"""

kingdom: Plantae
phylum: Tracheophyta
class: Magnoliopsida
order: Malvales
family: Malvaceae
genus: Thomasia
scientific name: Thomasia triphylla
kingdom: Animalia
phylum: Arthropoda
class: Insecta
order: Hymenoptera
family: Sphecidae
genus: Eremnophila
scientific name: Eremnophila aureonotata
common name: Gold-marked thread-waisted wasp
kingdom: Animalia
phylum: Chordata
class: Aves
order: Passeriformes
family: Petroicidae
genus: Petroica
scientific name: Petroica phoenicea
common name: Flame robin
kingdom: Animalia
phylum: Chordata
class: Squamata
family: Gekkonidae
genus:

"""

• Description of the task: Rewrite all of the lines above as a numbered list, leaving out any blank lines.

• Answer to this problem:
1. kingdom: Plantae
2. phylum: Tracheophyta
3. class: Magnoliopsida
4. order: Malvales
5. family: Malvaceae
6. genus: Thomasia
7. scientific name: Thomasia triphylla
8. kingdom: Animalia
9. phylum: Arthropoda
10. class: Insecta
11. order: Hymenoptera
12. family: Sphecidae
13. genus: Eremnophila
14. scientific name: Eremnophila aureonotata
15. common name: Gold-marked thread-waisted wasp
16. kingdom: Animalia
17. phylum: Chordata
18. class: Aves
19. order: Passeriformes
20. family: Petroicidae
21. genus: Petroica
22. scientific name: Petroica phoenicea
23. common name: Flame robin
24. kingdom: Animalia
25. phylum: Chordata
26. class: Squamata
27. family: Gekkonidae
28. genus:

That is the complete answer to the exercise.